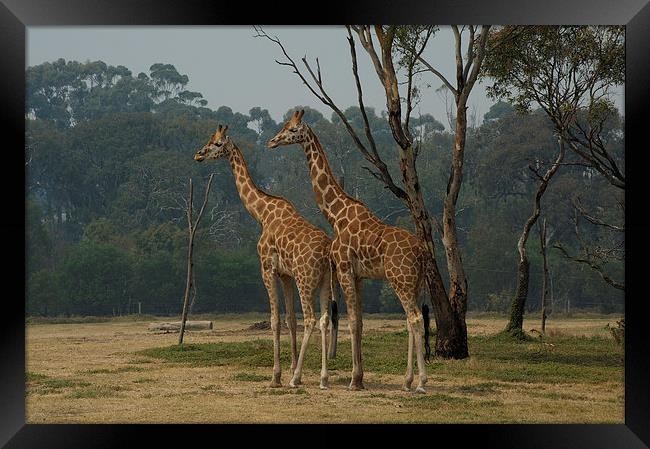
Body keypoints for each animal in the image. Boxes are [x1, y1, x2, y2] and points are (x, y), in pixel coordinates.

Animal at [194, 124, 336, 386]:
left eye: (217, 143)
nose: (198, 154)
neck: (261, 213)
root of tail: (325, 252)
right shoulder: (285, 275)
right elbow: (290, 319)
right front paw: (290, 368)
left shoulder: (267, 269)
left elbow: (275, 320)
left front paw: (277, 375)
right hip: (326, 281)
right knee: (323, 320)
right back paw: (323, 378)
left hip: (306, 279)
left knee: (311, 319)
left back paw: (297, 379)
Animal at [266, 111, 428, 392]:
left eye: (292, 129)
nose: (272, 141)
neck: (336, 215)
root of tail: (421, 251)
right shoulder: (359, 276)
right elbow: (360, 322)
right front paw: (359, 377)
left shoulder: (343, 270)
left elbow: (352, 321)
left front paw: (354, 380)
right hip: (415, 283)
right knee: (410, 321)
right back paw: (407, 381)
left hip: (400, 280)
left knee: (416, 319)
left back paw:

# # # # #

• **EXERCISE**
Please give back exactly the lines of the listing above that run from the one containing "left back paw: (297, 379)" through the one containing "left elbow: (352, 321)", and only those.

• **ANSWER BOX**
left back paw: (297, 379)
Animal at [266, 111, 428, 392]:
left eye: (292, 129)
nose: (272, 141)
neck: (336, 215)
root of tail: (421, 251)
right shoulder: (359, 276)
right elbow: (360, 322)
right front paw: (359, 377)
left shoulder: (343, 270)
left elbow: (352, 321)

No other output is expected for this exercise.